• [Required work] Every line of the data below is to be retyped exactly.

START Task material

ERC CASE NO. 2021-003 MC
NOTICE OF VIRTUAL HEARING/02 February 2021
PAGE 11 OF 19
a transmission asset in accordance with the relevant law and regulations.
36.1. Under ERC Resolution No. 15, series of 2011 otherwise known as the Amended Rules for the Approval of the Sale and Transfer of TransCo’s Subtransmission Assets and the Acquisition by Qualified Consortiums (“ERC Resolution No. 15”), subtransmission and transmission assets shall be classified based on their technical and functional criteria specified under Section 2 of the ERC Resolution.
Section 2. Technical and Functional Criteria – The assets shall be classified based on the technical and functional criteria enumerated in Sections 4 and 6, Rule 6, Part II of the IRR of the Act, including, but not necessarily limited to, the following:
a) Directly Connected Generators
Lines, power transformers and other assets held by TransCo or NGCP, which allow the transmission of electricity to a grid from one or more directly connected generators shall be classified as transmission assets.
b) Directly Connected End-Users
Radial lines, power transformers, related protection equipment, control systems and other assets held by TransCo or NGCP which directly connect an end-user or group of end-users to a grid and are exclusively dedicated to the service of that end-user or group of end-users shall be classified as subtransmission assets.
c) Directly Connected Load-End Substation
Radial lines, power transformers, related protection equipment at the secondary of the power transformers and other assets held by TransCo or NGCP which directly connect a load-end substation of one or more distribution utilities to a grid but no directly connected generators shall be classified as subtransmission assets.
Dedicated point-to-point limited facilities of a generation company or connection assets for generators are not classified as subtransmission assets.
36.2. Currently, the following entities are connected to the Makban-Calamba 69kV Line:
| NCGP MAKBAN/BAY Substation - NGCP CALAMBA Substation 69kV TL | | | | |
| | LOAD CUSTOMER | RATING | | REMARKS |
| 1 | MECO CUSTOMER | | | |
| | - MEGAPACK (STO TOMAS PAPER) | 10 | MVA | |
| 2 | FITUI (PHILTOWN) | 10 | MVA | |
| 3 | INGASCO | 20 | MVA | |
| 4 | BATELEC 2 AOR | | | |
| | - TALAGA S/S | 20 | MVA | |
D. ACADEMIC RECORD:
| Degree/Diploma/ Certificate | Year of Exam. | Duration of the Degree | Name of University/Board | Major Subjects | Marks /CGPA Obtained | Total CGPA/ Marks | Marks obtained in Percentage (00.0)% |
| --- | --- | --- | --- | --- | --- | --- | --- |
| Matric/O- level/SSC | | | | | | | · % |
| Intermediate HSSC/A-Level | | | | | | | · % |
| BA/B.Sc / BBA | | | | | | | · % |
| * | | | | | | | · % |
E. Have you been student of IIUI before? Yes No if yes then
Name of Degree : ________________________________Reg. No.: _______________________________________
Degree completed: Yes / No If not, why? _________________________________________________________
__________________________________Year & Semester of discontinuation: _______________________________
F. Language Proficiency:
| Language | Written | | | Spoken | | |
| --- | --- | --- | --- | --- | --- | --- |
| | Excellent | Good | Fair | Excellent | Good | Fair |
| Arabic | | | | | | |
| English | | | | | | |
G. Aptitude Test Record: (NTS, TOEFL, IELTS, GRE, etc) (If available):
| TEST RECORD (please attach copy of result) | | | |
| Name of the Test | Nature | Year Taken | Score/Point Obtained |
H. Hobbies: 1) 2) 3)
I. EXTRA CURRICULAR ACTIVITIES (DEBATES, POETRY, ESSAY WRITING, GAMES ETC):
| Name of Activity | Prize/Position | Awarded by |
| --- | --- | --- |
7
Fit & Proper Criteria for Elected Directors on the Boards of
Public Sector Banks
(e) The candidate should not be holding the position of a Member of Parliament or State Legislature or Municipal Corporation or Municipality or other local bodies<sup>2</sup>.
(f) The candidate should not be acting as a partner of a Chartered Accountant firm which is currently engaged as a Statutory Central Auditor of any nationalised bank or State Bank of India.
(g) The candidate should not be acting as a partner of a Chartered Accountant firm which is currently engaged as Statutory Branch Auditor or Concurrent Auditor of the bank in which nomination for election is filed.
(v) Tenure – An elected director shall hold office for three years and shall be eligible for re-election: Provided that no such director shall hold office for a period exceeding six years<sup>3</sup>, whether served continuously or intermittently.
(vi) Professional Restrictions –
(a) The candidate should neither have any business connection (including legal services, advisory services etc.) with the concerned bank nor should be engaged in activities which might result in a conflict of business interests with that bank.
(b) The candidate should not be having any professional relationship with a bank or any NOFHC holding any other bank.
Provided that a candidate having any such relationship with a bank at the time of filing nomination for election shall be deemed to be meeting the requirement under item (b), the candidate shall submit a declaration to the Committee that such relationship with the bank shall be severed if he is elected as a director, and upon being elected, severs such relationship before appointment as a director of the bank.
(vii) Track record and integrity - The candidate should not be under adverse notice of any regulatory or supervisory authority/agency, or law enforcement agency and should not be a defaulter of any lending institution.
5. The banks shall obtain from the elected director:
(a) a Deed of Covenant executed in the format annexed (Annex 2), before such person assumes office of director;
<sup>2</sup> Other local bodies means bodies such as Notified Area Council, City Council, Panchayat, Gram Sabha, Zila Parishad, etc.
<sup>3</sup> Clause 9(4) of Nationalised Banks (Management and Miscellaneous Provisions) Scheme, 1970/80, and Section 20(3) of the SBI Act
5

END Task material

• [Reply to the task]
ERC CASE NO. 2021-003 MC
NOTICE OF VIRTUAL HEARING/02 February 2021
PAGE 11 OF 19
a transmission asset in accordance with the relevant law and regulations.
36.1. Under ERC Resolution No. 15, series of 2011 otherwise known as the Amended Rules for the Approval of the Sale and Transfer of TransCo’s Subtransmission Assets and the Acquisition by Qualified Consortiums (“ERC Resolution No. 15”), subtransmission and transmission assets shall be classified based on their technical and functional criteria specified under Section 2 of the ERC Resolution.
Section 2. Technical and Functional Criteria – The assets shall be classified based on the technical and functional criteria enumerated in Sections 4 and 6, Rule 6, Part II of the IRR of the Act, including, but not necessarily limited to, the following:
a) Directly Connected Generators
Lines, power transformers and other assets held by TransCo or NGCP, which allow the transmission of electricity to a grid from one or more directly connected generators shall be classified as transmission assets.
b) Directly Connected End-Users
Radial lines, power transformers, related protection equipment, control systems and other assets held by TransCo or NGCP which directly connect an end-user or group of end-users to a grid and are exclusively dedicated to the service of that end-user or group of end-users shall be classified as subtransmission assets.
c) Directly Connected Load-End Substation
Radial lines, power transformers, related protection equipment at the secondary of the power transformers and other assets held by TransCo or NGCP which directly connect a load-end substation of one or more distribution utilities to a grid but no directly connected generators shall be classified as subtransmission assets.
Dedicated point-to-point limited facilities of a generation company or connection assets for generators are not classified as subtransmission assets.
36.2. Currently, the following entities are connected to the Makban-Calamba 69kV Line:
| NCGP MAKBAN/BAY Substation - NGCP CALAMBA Substation 69kV TL | | | | |
| | LOAD CUSTOMER | RATING | | REMARKS |
| 1 | MECO CUSTOMER | | | |
| | - MEGAPACK (STO TOMAS PAPER) | 10 | MVA | |
| 2 | FITUI (PHILTOWN) | 10 | MVA | |
| 3 | INGASCO | 20 | MVA | |
| 4 | BATELEC 2 AOR | | | |
| | - TALAGA S/S | 20 | MVA | |
D. ACADEMIC RECORD:
| Degree/Diploma/ Certificate | Year of Exam. | Duration of the Degree | Name of University/Board | Major Subjects | Marks /CGPA Obtained | Total CGPA/ Marks | Marks obtained in Percentage (00.0)% |
| --- | --- | --- | --- | --- | --- | --- | --- |
| Matric/O- level/SSC | | | | | | | · % |
| Intermediate HSSC/A-Level | | | | | | | · % |
| BA/B.Sc / BBA | | | | | | | · % |
| * | | | | | | | · % |
E. Have you been student of IIUI before? Yes No if yes then
Name of Degree : ________________________________Reg. No.: _______________________________________
Degree completed: Yes / No If not, why? _________________________________________________________
__________________________________Year & Semester of discontinuation: _______________________________
F. Language Proficiency:
| Language | Written | | | Spoken | | |
| --- | --- | --- | --- | --- | --- | --- |
| | Excellent | Good | Fair | Excellent | Good | Fair |
| Arabic | | | | | | |
| English | | | | | | |
G. Aptitude Test Record: (NTS, TOEFL, IELTS, GRE, etc) (If available):
| TEST RECORD (please attach copy of result) | | | |
| Name of the Test | Nature | Year Taken | Score/Point Obtained |
H. Hobbies: 1) 2) 3)
I. EXTRA CURRICULAR ACTIVITIES (DEBATES, POETRY, ESSAY WRITING, GAMES ETC):
| Name of Activity | Prize/Position | Awarded by |
| --- | --- | --- |
7
Fit & Proper Criteria for Elected Directors on the Boards of
Public Sector Banks
(e) The candidate should not be holding the position of a Member of Parliament or State Legislature or Municipal Corporation or Municipality or other local bodies<sup>2</sup>.
(f) The candidate should not be acting as a partner of a Chartered Accountant firm which is currently engaged as a Statutory Central Auditor of any nationalised bank or State Bank of India.
(g) The candidate should not be acting as a partner of a Chartered Accountant firm which is currently engaged as Statutory Branch Auditor or Concurrent Auditor of the bank in which nomination for election is filed.
(v) Tenure – An elected director shall hold office for three years and shall be eligible for re-election: Provided that no such director shall hold office for a period exceeding six years<sup>3</sup>, whether served continuously or intermittently.
(vi) Professional Restrictions –
(a) The candidate should neither have any business connection (including legal services, advisory services etc.) with the concerned bank nor should be engaged in activities which might result in a conflict of business interests with that bank.
(b) The candidate should not be having any professional relationship with a bank or any NOFHC holding any other bank.
Provided that a candidate having any such relationship with a bank at the time of filing nomination for election shall be deemed to be meeting the requirement under item (b), the candidate shall submit a declaration to the Committee that such relationship with the bank shall be severed if he is elected as a director, and upon being elected, severs such relationship before appointment as a director of the bank.
(vii) Track record and integrity - The candidate should not be under adverse notice of any regulatory or supervisory authority/agency, or law enforcement agency and should not be a defaulter of any lending institution.
5. The banks shall obtain from the elected director:
(a) a Deed of Covenant executed in the format annexed (Annex 2), before such person assumes office of director;
<sup>2</sup> Other local bodies means bodies such as Notified Area Council, City Council, Panchayat, Gram Sabha, Zila Parishad, etc.
<sup>3</sup> Clause 9(4) of Nationalised Banks (Management and Miscellaneous Provisions) Scheme, 1970/80, and Section 20(3) of the SBI Act
5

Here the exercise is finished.